Simple, practical and reliable radiographic indexes to assess elbow stability, such as those introduced in this study, may have an important role in the decision-making process, already from the first clinical consultation after injury.

These radiographic parameters are extremely promising, since they permit to obtain a practical and quick measurement of the constitutional elbow congruency, can be easily reproduced in an emergency service without the need of a CT and are applicable in both trauma and non-trauma patients.

Comparing the values obtained in the current study to previously published normal data, OCA highlights the role of the coronoid in relation to posterior dislocation. Goldfarb et al. measured a mean value of 23°, and the results are almost correlating with our results. OCA and RCA resulted to be in line with previous studies [13, 26].

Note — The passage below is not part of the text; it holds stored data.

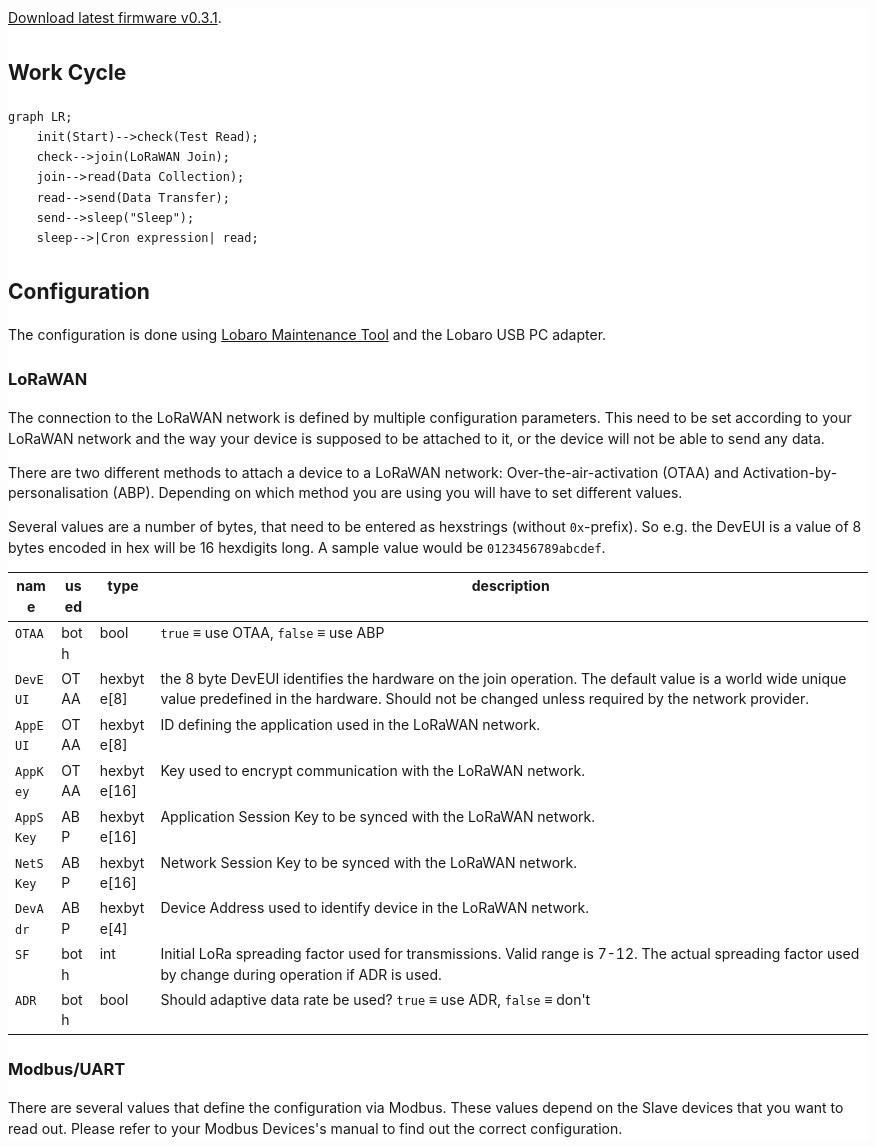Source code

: [Download latest firmware v0.3.1](https://files.lobaro.com/index.php/s/FQgieASs9o7y5HP/download).

## Work Cycle

```mermaid
graph LR;
    init(Start)-->check(Test Read);
    check-->join(LoRaWAN Join);
    join-->read(Data Collection);
    read-->send(Data Transfer);
    send-->sleep("Sleep");
    sleep-->|Cron expression| read;
```

## Configuration
The configuration is done using [Lobaro Maintenance Tool](/tools/lobaro-tool/) and the Lobaro USB PC adapter.

### LoRaWAN
The connection to the LoRaWAN network is defined by multiple configuration parameters.
This need to be set according to your LoRaWAN network and the way your device is 
supposed to be attached to it, or the device will not be able to send any data.

There are two different methods to attach a device to a LoRaWAN network: 
Over-the-air-activation (OTAA) and Activation-by-personalisation (ABP). 
Depending on which method you are using you will have to set different values.

Several values are a number of bytes, that need to be entered as hexstrings (without 
`0x`-prefix). So e.g. the DevEUI is a value of 8 bytes encoded in hex will be 
16 hexdigits long. A sample value would be `0123456789abcdef`.

| name | used | type | description |
|------|------|------|-------------|
| `OTAA` | both | bool | `true` &equiv; use OTAA, `false` &equiv; use ABP |
| `DevEUI` | OTAA | hexbyte[8] | the 8 byte DevEUI identifies the hardware on the join operation. The default value is a world wide unique value predefined in the hardware. Should not be changed unless required by the network provider.
| `AppEUI` | OTAA | hexbyte[8] | ID defining the application used in the LoRaWAN network. |
| `AppKey` | OTAA | hexbyte[16] | Key used to encrypt communication with the LoRaWAN network. |
| `AppSKey` | ABP | hexbyte[16] | Application Session Key to be synced with the LoRaWAN network. |  
| `NetSKey` | ABP | hexbyte[16] | Network Session Key to be synced with the LoRaWAN network. |  
| `DevAdr` | ABP | hexbyte[4] | Device Address used to identify device in the LoRaWAN network. |  
| `SF` | both | int | Initial LoRa spreading factor used for transmissions. Valid range is 7-12. The actual spreading factor used by change during operation if ADR is used. |
| `ADR` | both | bool | Should adaptive data rate be used? `true` &equiv; use ADR, `false` &equiv; don't | 

### Modbus/UART
There are several values that define the configuration via Modbus. These 
values depend on the Slave devices that you want to read out. Please refer to your 
Modbus Devices's manual to find out the correct configuration.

ACI and PCI have never been described in the scientific literature. For coronoid, olecranon and notch height we used the same landmarks applied by Beşer et al. [17]. The strength of correlation measured between the radiographically determined ACI and PCI in the current study is similar to that obtained by Beşer et al. for the non-normalized anatomical counterparts of these two parameters measured in anatomical specimens. Interestingly, we found a moderate correlation between the PCI and OCA, whereas the mentioned anatomical study did not reveal any correlation between ulnar angles and the posterior olecranon height. These data suggest that ACI and PCI may be very helpful in clinical practice to define the stabilizing role of the anterior and posterior walls. These parameters may also help the clinicians to better define different patients’ subgroups according to the increasing degree of expected elbow stability. The hope is that these indexes will allow selecting patients with joint instability/stiffness risk factors or to better guide second level imaging after acute trauma or in post-traumatic elbow sequelae. The relatively small sample size was the most important limitations of this study. Moreover, the two-dimensional radiographic elbow images do not take into account of the complexities of bony anatomy and its fundamental role in joint stability, which was visible in some differences emerging when comparing the results with the anatomical study by Beşer et al. [17]. Finally, this radiographic study was limited to a single plane view for a primary constraint of elbow joint, and the evaluation of structures potentially affecting stability in other planes was outside the scopes of this study. CT and MRI have also been used to measure joint stability, taking into account both its bony and cartilaginous contribution; however, the high costs and limited availability of MRI in a trauma setting limit its use as a second level examination for selected patients [26]. Nevertheless, the authors encourage the use of standardized reconstructions in the sagittal plane and the measurements of the presented indexes, for whom a validation in CT and MRI is expected.

Conclusion

Novel radiographic indexes to describe the congruency of the greater sigmoid notch and the anatomy of the proximal ulna have been evaluated in a healthy population: TDI, ACI, PCI and OCA demonstrated a good inter- and intra-observer reliability and showed no relevant redundancy. A tendency for a more congruent anatomy was observed in males as compared to females. These parameters can be used to simply and effectively describe elbow joint functional bony anatomy; on the other hand, an angular measurement of the GSN coverage proved to be less reproducible than linear measurements.